▶ _WORK TO COMPLETE_:
Send back the entries below exactly as they appear.

╔══

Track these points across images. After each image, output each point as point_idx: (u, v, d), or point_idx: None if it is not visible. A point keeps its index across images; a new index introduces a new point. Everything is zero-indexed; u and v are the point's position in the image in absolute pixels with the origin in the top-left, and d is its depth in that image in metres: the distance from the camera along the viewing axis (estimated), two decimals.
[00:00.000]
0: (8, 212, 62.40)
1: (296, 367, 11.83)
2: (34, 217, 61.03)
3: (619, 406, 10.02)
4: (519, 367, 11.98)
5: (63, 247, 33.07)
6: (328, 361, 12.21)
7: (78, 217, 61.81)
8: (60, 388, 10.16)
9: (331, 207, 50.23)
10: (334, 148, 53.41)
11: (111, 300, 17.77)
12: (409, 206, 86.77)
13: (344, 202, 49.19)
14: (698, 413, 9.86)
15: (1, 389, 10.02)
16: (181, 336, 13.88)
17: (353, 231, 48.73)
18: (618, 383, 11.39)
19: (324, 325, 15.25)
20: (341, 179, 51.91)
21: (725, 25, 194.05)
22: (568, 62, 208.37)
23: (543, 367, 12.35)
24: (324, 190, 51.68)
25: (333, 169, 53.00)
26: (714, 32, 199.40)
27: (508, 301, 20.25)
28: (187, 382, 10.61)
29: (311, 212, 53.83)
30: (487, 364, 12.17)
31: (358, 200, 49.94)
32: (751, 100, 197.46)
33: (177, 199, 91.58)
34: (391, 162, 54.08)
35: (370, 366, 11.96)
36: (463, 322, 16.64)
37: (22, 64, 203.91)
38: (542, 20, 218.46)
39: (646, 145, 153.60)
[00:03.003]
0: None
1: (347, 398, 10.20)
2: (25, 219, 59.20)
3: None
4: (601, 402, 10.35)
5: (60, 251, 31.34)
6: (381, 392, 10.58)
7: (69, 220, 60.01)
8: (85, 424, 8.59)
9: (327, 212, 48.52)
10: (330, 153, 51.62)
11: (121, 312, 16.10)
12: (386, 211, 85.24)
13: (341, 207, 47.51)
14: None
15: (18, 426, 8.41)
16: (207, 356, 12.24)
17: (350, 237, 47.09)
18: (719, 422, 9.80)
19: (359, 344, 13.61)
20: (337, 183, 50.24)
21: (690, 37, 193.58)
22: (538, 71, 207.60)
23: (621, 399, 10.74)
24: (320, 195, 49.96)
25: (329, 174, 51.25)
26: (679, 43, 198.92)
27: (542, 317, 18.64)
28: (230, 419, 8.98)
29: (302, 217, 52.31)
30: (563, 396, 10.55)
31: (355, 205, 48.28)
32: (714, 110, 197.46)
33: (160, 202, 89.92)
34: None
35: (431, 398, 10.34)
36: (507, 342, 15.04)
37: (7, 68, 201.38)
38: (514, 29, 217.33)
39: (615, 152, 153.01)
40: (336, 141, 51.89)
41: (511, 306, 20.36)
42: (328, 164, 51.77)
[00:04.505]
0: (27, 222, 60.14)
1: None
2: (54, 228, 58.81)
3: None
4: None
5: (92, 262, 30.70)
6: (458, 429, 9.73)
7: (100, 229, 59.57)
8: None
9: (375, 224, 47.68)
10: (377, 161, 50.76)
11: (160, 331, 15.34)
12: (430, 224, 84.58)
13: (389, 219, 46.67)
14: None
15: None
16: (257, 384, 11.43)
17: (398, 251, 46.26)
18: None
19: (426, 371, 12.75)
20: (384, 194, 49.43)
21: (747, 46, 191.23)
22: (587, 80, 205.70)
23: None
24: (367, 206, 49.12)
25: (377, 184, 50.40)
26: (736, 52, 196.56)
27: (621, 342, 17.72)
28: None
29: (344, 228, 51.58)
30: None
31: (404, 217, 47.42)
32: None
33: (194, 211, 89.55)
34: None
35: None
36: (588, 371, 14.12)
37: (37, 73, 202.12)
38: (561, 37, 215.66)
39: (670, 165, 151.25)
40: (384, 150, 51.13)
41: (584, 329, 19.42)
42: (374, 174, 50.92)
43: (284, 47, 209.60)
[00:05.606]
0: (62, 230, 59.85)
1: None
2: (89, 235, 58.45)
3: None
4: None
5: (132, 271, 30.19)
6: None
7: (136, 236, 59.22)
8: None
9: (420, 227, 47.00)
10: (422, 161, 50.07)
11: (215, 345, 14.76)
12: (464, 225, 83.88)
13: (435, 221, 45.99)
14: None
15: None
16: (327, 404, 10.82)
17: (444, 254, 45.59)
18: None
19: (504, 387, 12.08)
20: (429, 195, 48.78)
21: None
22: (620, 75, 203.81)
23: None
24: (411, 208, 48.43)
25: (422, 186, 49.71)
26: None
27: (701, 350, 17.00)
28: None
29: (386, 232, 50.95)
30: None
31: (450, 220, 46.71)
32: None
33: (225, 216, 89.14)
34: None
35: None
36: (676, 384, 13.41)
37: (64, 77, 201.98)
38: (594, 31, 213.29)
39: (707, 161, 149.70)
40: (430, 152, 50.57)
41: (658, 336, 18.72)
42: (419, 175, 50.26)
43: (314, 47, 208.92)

╚══

▶ _ANSWER_:
Track these points across images. After each image, output each point as point_idx: (u, v, d), or point_idx: None if it is not visible. A point keeps its index across images; a new index introduces a new point. Everything is zero-indexed; u and v are the point's position in the image in absolute pixels with the origin in the top-left, and d is its depth in that image in metres: the distance from the camera along the viewing axis (estimated), two decimals.
[00:00.000]
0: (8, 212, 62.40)
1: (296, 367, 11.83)
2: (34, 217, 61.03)
3: (619, 406, 10.02)
4: (519, 367, 11.98)
5: (63, 247, 33.07)
6: (328, 361, 12.21)
7: (78, 217, 61.81)
8: (60, 388, 10.16)
9: (331, 207, 50.23)
10: (334, 148, 53.41)
11: (111, 300, 17.77)
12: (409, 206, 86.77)
13: (344, 202, 49.19)
14: (698, 413, 9.86)
15: (1, 389, 10.02)
16: (181, 336, 13.88)
17: (353, 231, 48.73)
18: (618, 383, 11.39)
19: (324, 325, 15.25)
20: (341, 179, 51.91)
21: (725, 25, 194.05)
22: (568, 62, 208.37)
23: (543, 367, 12.35)
24: (324, 190, 51.68)
25: (333, 169, 53.00)
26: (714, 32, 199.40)
27: (508, 301, 20.25)
28: (187, 382, 10.61)
29: (311, 212, 53.83)
30: (487, 364, 12.17)
31: (358, 200, 49.94)
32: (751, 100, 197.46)
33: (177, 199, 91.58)
34: (391, 162, 54.08)
35: (370, 366, 11.96)
36: (463, 322, 16.64)
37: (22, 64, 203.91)
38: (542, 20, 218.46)
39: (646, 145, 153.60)
[00:03.003]
0: None
1: (347, 398, 10.20)
2: (25, 219, 59.20)
3: None
4: (601, 402, 10.35)
5: (60, 251, 31.34)
6: (381, 392, 10.58)
7: (69, 220, 60.01)
8: (85, 424, 8.59)
9: (327, 212, 48.52)
10: (330, 153, 51.62)
11: (121, 312, 16.10)
12: (386, 211, 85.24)
13: (341, 207, 47.51)
14: None
15: (18, 426, 8.41)
16: (207, 356, 12.24)
17: (350, 237, 47.09)
18: (719, 422, 9.80)
19: (359, 344, 13.61)
20: (337, 183, 50.24)
21: (690, 37, 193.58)
22: (538, 71, 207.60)
23: (621, 399, 10.74)
24: (320, 195, 49.96)
25: (329, 174, 51.25)
26: (679, 43, 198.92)
27: (542, 317, 18.64)
28: (230, 419, 8.98)
29: (302, 217, 52.31)
30: (563, 396, 10.55)
31: (355, 205, 48.28)
32: (714, 110, 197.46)
33: (160, 202, 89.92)
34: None
35: (431, 398, 10.34)
36: (507, 342, 15.04)
37: (7, 68, 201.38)
38: (514, 29, 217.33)
39: (615, 152, 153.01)
40: (336, 141, 51.89)
41: (511, 306, 20.36)
42: (328, 164, 51.77)
[00:04.505]
0: (27, 222, 60.14)
1: None
2: (54, 228, 58.81)
3: None
4: None
5: (92, 262, 30.70)
6: (458, 429, 9.73)
7: (100, 229, 59.57)
8: None
9: (375, 224, 47.68)
10: (377, 161, 50.76)
11: (160, 331, 15.34)
12: (430, 224, 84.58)
13: (389, 219, 46.67)
14: None
15: None
16: (257, 384, 11.43)
17: (398, 251, 46.26)
18: None
19: (426, 371, 12.75)
20: (384, 194, 49.43)
21: (747, 46, 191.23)
22: (587, 80, 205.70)
23: None
24: (367, 206, 49.12)
25: (377, 184, 50.40)
26: (736, 52, 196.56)
27: (621, 342, 17.72)
28: None
29: (344, 228, 51.58)
30: None
31: (404, 217, 47.42)
32: None
33: (194, 211, 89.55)
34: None
35: None
36: (588, 371, 14.12)
37: (37, 73, 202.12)
38: (561, 37, 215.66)
39: (670, 165, 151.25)
40: (384, 150, 51.13)
41: (584, 329, 19.42)
42: (374, 174, 50.92)
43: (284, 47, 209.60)
[00:05.606]
0: (62, 230, 59.85)
1: None
2: (89, 235, 58.45)
3: None
4: None
5: (132, 271, 30.19)
6: None
7: (136, 236, 59.22)
8: None
9: (420, 227, 47.00)
10: (422, 161, 50.07)
11: (215, 345, 14.76)
12: (464, 225, 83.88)
13: (435, 221, 45.99)
14: None
15: None
16: (327, 404, 10.82)
17: (444, 254, 45.59)
18: None
19: (504, 387, 12.08)
20: (429, 195, 48.78)
21: None
22: (620, 75, 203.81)
23: None
24: (411, 208, 48.43)
25: (422, 186, 49.71)
26: None
27: (701, 350, 17.00)
28: None
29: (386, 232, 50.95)
30: None
31: (450, 220, 46.71)
32: None
33: (225, 216, 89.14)
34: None
35: None
36: (676, 384, 13.41)
37: (64, 77, 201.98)
38: (594, 31, 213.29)
39: (707, 161, 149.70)
40: (430, 152, 50.57)
41: (658, 336, 18.72)
42: (419, 175, 50.26)
43: (314, 47, 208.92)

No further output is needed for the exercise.